▸ MATERIALS PROVIDED:

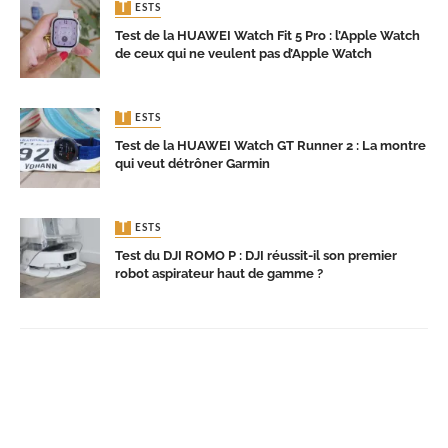
TESTS
Test de la HUAWEI Watch Fit 5 Pro : l’Apple Watch
de ceux qui ne veulent pas d’Apple Watch
TESTS
Test de la HUAWEI Watch GT Runner 2 : La montre
qui veut détrôner Garmin
TESTS
Test du DJI ROMO P : DJI réussit-il son premier
robot aspirateur haut de gamme ?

▸ WHAT YOU WILL DO:
Can you convert every line of text read from the records into a Markdown table with the columns "Row" and "Line", numbering the rows, skipping blank lines, and leaving the pictures out?

▸ WRITTEN RESPONSE:
| Row | Line |
|---|---|
| 1 | TESTS |
| 2 | Test de la HUAWEI Watch Fit 5 Pro : l’Apple Watch |
| 3 | de ceux qui ne veulent pas d’Apple Watch |
| 4 | TESTS |
| 5 | Test de la HUAWEI Watch GT Runner 2 : La montre |
| 6 | qui veut détrôner Garmin |
| 7 | TESTS |
| 8 | Test du DJI ROMO P : DJI réussit-il son premier |
| 9 | robot aspirateur haut de gamme ? |